--- START SOURCE EXTRACT ---
When I was nine my family moved from the small town in Montana I had lived in since I was five. Every familiarity was suddenly pulled away from me and I was silently reeling. I missed my friends and the town I had roamed freely, and had no idea what to do in my new home in a childless neighborhood. I still remember the sense of dread I felt as I walked in to my new classroom, full of strange faces painted with judgment I had never felt before… and then there he was.
Michael was a troublemaker. The class clown, constantly seeking validation and attention. I was cognisant of his overpowering need to be the centre of attention at all times, and I hated it. He was loud and obnoxious and had a funny lisp that made him sound much younger than his seven years. He had just moved to Montana from some place I can no longer recall, and right away he got on every one’s nerves. His status as the outcast only fuelled his need to disrupt and he was placed in a desk at the back of the room facing a wall to keep the class’s attention on the teacher and not his antics. No one missed him when he suddenly moved in the middle of the school year.
But there he was. In my new town, in my new class, and he was smiling with a glimmer of recognition. He was still just as disruptive and in my first week he was kicked out of class for stapling his own hand for attention. But now everything was different; I was the new kid and he was an instant friend in an unfamiliar environment, something only someone who has been uprooted as a child could truly understand.
I noticed that in addition to his behavioural issues, another thing he had not rid himself of was the dark red rash on his upper lip, owed to a nervous habit of sucking on his upper lip whenever he felt uncomfortable. As the months dragged on it would disappear and reappear. It wasn’t until many years later I would realise how strange it was that my parents would sometimes invite him to stay over for a week at a time or have him stay for dinner night after night. Youthful naivety.
--- END SOURCE EXTRACT ---
--- START DATA EXTRACT ---
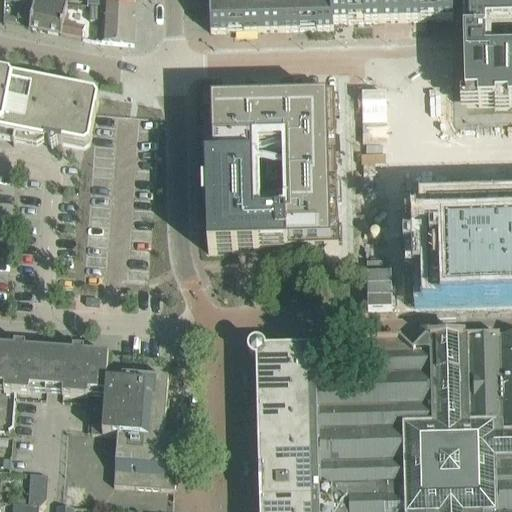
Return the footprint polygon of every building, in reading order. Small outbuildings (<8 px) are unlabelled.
--- END DATA EXTRACT ---
TASK OBJECTIVE: Copy the passage about Michael from "Michael was a" to "the school year.", swapping "troublemaker" for "mischief-maker". The data has no connection to the text.

WRITTEN RESPONSE:
Michael was a mischief-maker. The class clown, constantly seeking validation and attention. I was cognisant of his overpowering need to be the centre of attention at all times, and I hated it. He was loud and obnoxious and had a funny lisp that made him sound much younger than his seven years. He had just moved to Montana from some place I can no longer recall, and right away he got on every one’s nerves. His status as the outcast only fuelled his need to disrupt and he was placed in a desk at the back of the room facing a wall to keep the class’s attention on the teacher and not his antics. No one missed him when he suddenly moved in the middle of the school year.